Laying track???

Discussion in 'FAQs' started by plbab, May 7, 2002.

  1. plbab

    plbab Member

    Bought first pieces of flex track yesterday and cork roadbed. Does the moveable rail go on the inside or outside? What is best way to put roadbed down? Any tricks on puttting spikes through ties into plywood without bending track causing dip in track?

  2. rockislandmike

    rockislandmike Active Member

    Roadbed = glue.

    As for the track nails, you don't actually want them in that far. The best tip I was ever given is to use a business card above the ties - as soon as the head of the nail is just touching that, you are done.
  3. 60103

    60103 Pooh Bah

    I try to put the spikes between the ties but holding the rail. I haven't tried it with cork, but it should work. If you ballast and glue, you should be able to remove the spikes (if you want to).
  4. RI541

    RI541 Member

    I just barely let the nail head touch the tie. Sometimes it doesn't even touch the tie at all, After you ballst the track the nails can be removed for a more prototypical look.
  5. Woodie

    Woodie Active Member

    with Peco flextrack (that I use) both rails are moveable. What brand are you using? Nailing the track down, I drill a small hole in the tie first, then nail it down, but certainly not as far as to "bend" the tie.
  6. 60103

    60103 Pooh Bah

    I've had flex track where one rail didn't move. I think I would try to put that on the outside because then you would cut off the inside rail which would extend beyond the ties. Are there enough gaps in the plastic between the ties that you can do this? In other words, will it bend enough with the fixed rail outside?

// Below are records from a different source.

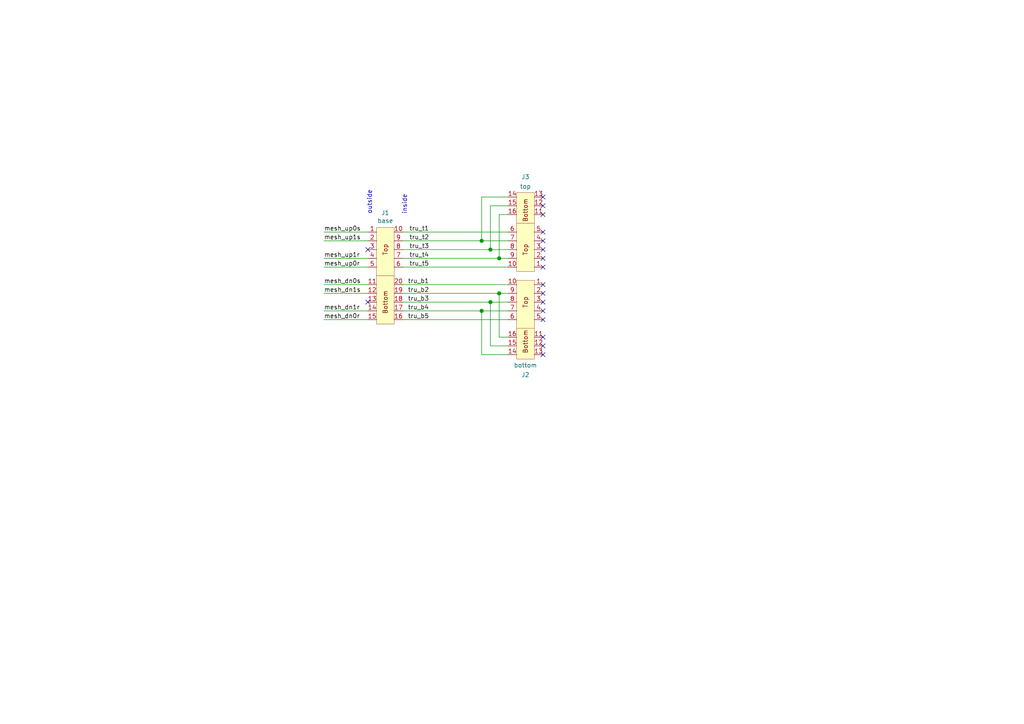
<source format=kicad_sch>
(kicad_sch (version 20200828) (generator eeschema)

  (page 1 1)

  (paper "A4")

  

  (junction (at 139.7 69.85) (diameter 1.016) (color 0 0 0 0))
  (junction (at 139.7 90.17) (diameter 1.016) (color 0 0 0 0))
  (junction (at 142.24 72.39) (diameter 1.016) (color 0 0 0 0))
  (junction (at 142.24 87.63) (diameter 1.016) (color 0 0 0 0))
  (junction (at 144.78 74.93) (diameter 1.016) (color 0 0 0 0))
  (junction (at 144.78 85.09) (diameter 1.016) (color 0 0 0 0))

  (no_connect (at 157.48 102.87))
  (no_connect (at 157.48 67.31))
  (no_connect (at 157.48 69.85))
  (no_connect (at 157.48 62.23))
  (no_connect (at 157.48 77.47))
  (no_connect (at 157.48 100.33))
  (no_connect (at 157.48 82.55))
  (no_connect (at 157.48 57.15))
  (no_connect (at 157.48 87.63))
  (no_connect (at 157.48 72.39))
  (no_connect (at 106.68 87.63))
  (no_connect (at 157.48 74.93))
  (no_connect (at 157.48 59.69))
  (no_connect (at 157.48 85.09))
  (no_connect (at 106.68 72.39))
  (no_connect (at 157.48 90.17))
  (no_connect (at 157.48 97.79))
  (no_connect (at 157.48 92.71))

  (wire (pts (xy 93.98 67.31) (xy 106.68 67.31))
    (stroke (width 0) (type solid) (color 0 0 0 0))
  )
  (wire (pts (xy 93.98 69.85) (xy 106.68 69.85))
    (stroke (width 0) (type solid) (color 0 0 0 0))
  )
  (wire (pts (xy 93.98 74.93) (xy 106.68 74.93))
    (stroke (width 0) (type solid) (color 0 0 0 0))
  )
  (wire (pts (xy 93.98 77.47) (xy 106.68 77.47))
    (stroke (width 0) (type solid) (color 0 0 0 0))
  )
  (wire (pts (xy 93.98 82.55) (xy 106.68 82.55))
    (stroke (width 0) (type solid) (color 0 0 0 0))
  )
  (wire (pts (xy 93.98 85.09) (xy 106.68 85.09))
    (stroke (width 0) (type solid) (color 0 0 0 0))
  )
  (wire (pts (xy 93.98 90.17) (xy 106.68 90.17))
    (stroke (width 0) (type solid) (color 0 0 0 0))
  )
  (wire (pts (xy 93.98 92.71) (xy 106.68 92.71))
    (stroke (width 0) (type solid) (color 0 0 0 0))
  )
  (wire (pts (xy 116.84 67.31) (xy 147.32 67.31))
    (stroke (width 0) (type solid) (color 0 0 0 0))
  )
  (wire (pts (xy 116.84 69.85) (xy 139.7 69.85))
    (stroke (width 0) (type solid) (color 0 0 0 0))
  )
  (wire (pts (xy 116.84 72.39) (xy 142.24 72.39))
    (stroke (width 0) (type solid) (color 0 0 0 0))
  )
  (wire (pts (xy 116.84 74.93) (xy 144.78 74.93))
    (stroke (width 0) (type solid) (color 0 0 0 0))
  )
  (wire (pts (xy 116.84 77.47) (xy 147.32 77.47))
    (stroke (width 0) (type solid) (color 0 0 0 0))
  )
  (wire (pts (xy 116.84 82.55) (xy 147.32 82.55))
    (stroke (width 0) (type solid) (color 0 0 0 0))
  )
  (wire (pts (xy 116.84 85.09) (xy 144.78 85.09))
    (stroke (width 0) (type solid) (color 0 0 0 0))
  )
  (wire (pts (xy 116.84 87.63) (xy 142.24 87.63))
    (stroke (width 0) (type solid) (color 0 0 0 0))
  )
  (wire (pts (xy 116.84 90.17) (xy 139.7 90.17))
    (stroke (width 0) (type solid) (color 0 0 0 0))
  )
  (wire (pts (xy 116.84 92.71) (xy 147.32 92.71))
    (stroke (width 0) (type solid) (color 0 0 0 0))
  )
  (wire (pts (xy 139.7 57.15) (xy 147.32 57.15))
    (stroke (width 0) (type solid) (color 0 0 0 0))
  )
  (wire (pts (xy 139.7 69.85) (xy 139.7 57.15))
    (stroke (width 0) (type solid) (color 0 0 0 0))
  )
  (wire (pts (xy 139.7 69.85) (xy 147.32 69.85))
    (stroke (width 0) (type solid) (color 0 0 0 0))
  )
  (wire (pts (xy 139.7 90.17) (xy 139.7 102.87))
    (stroke (width 0) (type solid) (color 0 0 0 0))
  )
  (wire (pts (xy 139.7 90.17) (xy 147.32 90.17))
    (stroke (width 0) (type solid) (color 0 0 0 0))
  )
  (wire (pts (xy 139.7 102.87) (xy 147.32 102.87))
    (stroke (width 0) (type solid) (color 0 0 0 0))
  )
  (wire (pts (xy 142.24 59.69) (xy 142.24 72.39))
    (stroke (width 0) (type solid) (color 0 0 0 0))
  )
  (wire (pts (xy 142.24 72.39) (xy 147.32 72.39))
    (stroke (width 0) (type solid) (color 0 0 0 0))
  )
  (wire (pts (xy 142.24 87.63) (xy 147.32 87.63))
    (stroke (width 0) (type solid) (color 0 0 0 0))
  )
  (wire (pts (xy 142.24 100.33) (xy 142.24 87.63))
    (stroke (width 0) (type solid) (color 0 0 0 0))
  )
  (wire (pts (xy 144.78 62.23) (xy 144.78 74.93))
    (stroke (width 0) (type solid) (color 0 0 0 0))
  )
  (wire (pts (xy 144.78 74.93) (xy 147.32 74.93))
    (stroke (width 0) (type solid) (color 0 0 0 0))
  )
  (wire (pts (xy 144.78 85.09) (xy 147.32 85.09))
    (stroke (width 0) (type solid) (color 0 0 0 0))
  )
  (wire (pts (xy 144.78 97.79) (xy 144.78 85.09))
    (stroke (width 0) (type solid) (color 0 0 0 0))
  )
  (wire (pts (xy 147.32 59.69) (xy 142.24 59.69))
    (stroke (width 0) (type solid) (color 0 0 0 0))
  )
  (wire (pts (xy 147.32 62.23) (xy 144.78 62.23))
    (stroke (width 0) (type solid) (color 0 0 0 0))
  )
  (wire (pts (xy 147.32 97.79) (xy 144.78 97.79))
    (stroke (width 0) (type solid) (color 0 0 0 0))
  )
  (wire (pts (xy 147.32 100.33) (xy 142.24 100.33))
    (stroke (width 0) (type solid) (color 0 0 0 0))
  )

  (text "outside" (at 107.95 62.23 90)
    (effects (font (size 1.27 1.27)) (justify left bottom))
  )
  (text "inside" (at 118.11 62.23 90)
    (effects (font (size 1.27 1.27)) (justify left bottom))
  )

  (label "mesh_up0s" (at 93.98 67.31 0)
    (effects (font (size 1.27 1.27)) (justify left bottom))
  )
  (label "mesh_up1s" (at 93.98 69.85 0)
    (effects (font (size 1.27 1.27)) (justify left bottom))
  )
  (label "mesh_up1r" (at 93.98 74.93 0)
    (effects (font (size 1.27 1.27)) (justify left bottom))
  )
  (label "mesh_up0r" (at 93.98 77.47 0)
    (effects (font (size 1.27 1.27)) (justify left bottom))
  )
  (label "mesh_dn0s" (at 93.98 82.55 0)
    (effects (font (size 1.27 1.27)) (justify left bottom))
  )
  (label "mesh_dn1s" (at 93.98 85.09 0)
    (effects (font (size 1.27 1.27)) (justify left bottom))
  )
  (label "mesh_dn1r" (at 93.98 90.17 0)
    (effects (font (size 1.27 1.27)) (justify left bottom))
  )
  (label "mesh_dn0r" (at 93.98 92.71 0)
    (effects (font (size 1.27 1.27)) (justify left bottom))
  )
  (label "tru_t1" (at 124.46 67.31 180)
    (effects (font (size 1.27 1.27)) (justify right bottom))
  )
  (label "tru_t2" (at 124.46 69.85 180)
    (effects (font (size 1.27 1.27)) (justify right bottom))
  )
  (label "tru_t3" (at 124.46 72.39 180)
    (effects (font (size 1.27 1.27)) (justify right bottom))
  )
  (label "tru_t4" (at 124.46 74.93 180)
    (effects (font (size 1.27 1.27)) (justify right bottom))
  )
  (label "tru_t5" (at 124.46 77.47 180)
    (effects (font (size 1.27 1.27)) (justify right bottom))
  )
  (label "tru_b1" (at 124.46 82.55 180)
    (effects (font (size 1.27 1.27)) (justify right bottom))
  )
  (label "tru_b2" (at 124.46 85.09 180)
    (effects (font (size 1.27 1.27)) (justify right bottom))
  )
  (label "tru_b3" (at 124.46 87.63 180)
    (effects (font (size 1.27 1.27)) (justify right bottom))
  )
  (label "tru_b4" (at 124.46 90.17 180)
    (effects (font (size 1.27 1.27)) (justify right bottom))
  )
  (label "tru_b5" (at 124.46 92.71 180)
    (effects (font (size 1.27 1.27)) (justify right bottom))
  )

  (symbol (lib_id "common_symbols:8mm_junction") (at 152.4 68.58 180) (unit 1)
    (in_bom yes) (on_board yes)
    (uuid "e4993730-1dee-4842-857c-75d225e7ee51")
    (property "Reference" "J3" (id 0) (at 152.4 51.302 0))
    (property "Value" "top" (id 1) (at 152.4 54.083 0))
    (property "Footprint" "common_footprints:8mm_plug" (id 2) (at 152.4 68.58 0)
      (effects (font (size 1.27 1.27)) hide)
    )
    (property "Datasheet" "" (id 3) (at 152.4 68.58 0)
      (effects (font (size 1.27 1.27)) hide)
    )
  )

  (symbol (lib_id "common_symbols:8mm_junction") (at 152.4 91.44 0) (mirror y) (unit 1)
    (in_bom yes) (on_board yes)
    (uuid "6a9bf823-0c9e-40ee-9e07-825e78b3c53a")
    (property "Reference" "J2" (id 0) (at 152.4 108.718 0))
    (property "Value" "bottom" (id 1) (at 152.4 105.937 0))
    (property "Footprint" "common_footprints:8mm_plug" (id 2) (at 152.4 91.44 0)
      (effects (font (size 1.27 1.27)) hide)
    )
    (property "Datasheet" "" (id 3) (at 152.4 91.44 0)
      (effects (font (size 1.27 1.27)) hide)
    )
  )

  (symbol (lib_id "common_symbols:15mm_junction") (at 111.76 76.2 0) (unit 1)
    (in_bom yes) (on_board yes)
    (uuid "92226583-c767-4448-ada0-e9e18d9afd62")
    (property "Reference" "J1" (id 0) (at 111.76 61.7282 0))
    (property "Value" "base" (id 1) (at 111.76 64.027 0))
    (property "Footprint" "common_footprints:15mm_plug" (id 2) (at 111.76 76.2 0)
      (effects (font (size 1.27 1.27)) hide)
    )
    (property "Datasheet" "" (id 3) (at 111.76 76.2 0)
      (effects (font (size 1.27 1.27)) hide)
    )
  )

  (symbol_instances
    (path "/92226583-c767-4448-ada0-e9e18d9afd62"
      (reference "J1") (unit 1) (value "base") (footprint "common_footprints:15mm_plug")
    )
    (path "/6a9bf823-0c9e-40ee-9e07-825e78b3c53a"
      (reference "J2") (unit 1) (value "bottom") (footprint "common_footprints:8mm_plug")
    )
    (path "/e4993730-1dee-4842-857c-75d225e7ee51"
      (reference "J3") (unit 1) (value "top") (footprint "common_footprints:8mm_plug")
    )
  )
)

</source>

    If you're using lengths less than a full yard, you'll be cutting both rails and it won't matter.
  7. Gary Pfeil

    Gary Pfeil Active Member

    When I lay flex track I don't care which side the sliding rail is on, so long as it stays on the same side throughout the curve. I recommend you do not cut the inside rail to match the outer rail. Staggered joints are a good thing. If the sliding rail is on the outside, when first piece is laid, the outer rail will be shorter than the inside rail. Use a chisel knife to remove "spikes" from tie tops where rail joiner will be, slide the rail from next piece thru remaining "spikes" on first piece, you may need to use needlenose pliers to get rail into joiner. Continue this way till you need to have ends same length for a turnout. I believe Shamus posted a very detailed description of this some months ago, it may be on his website.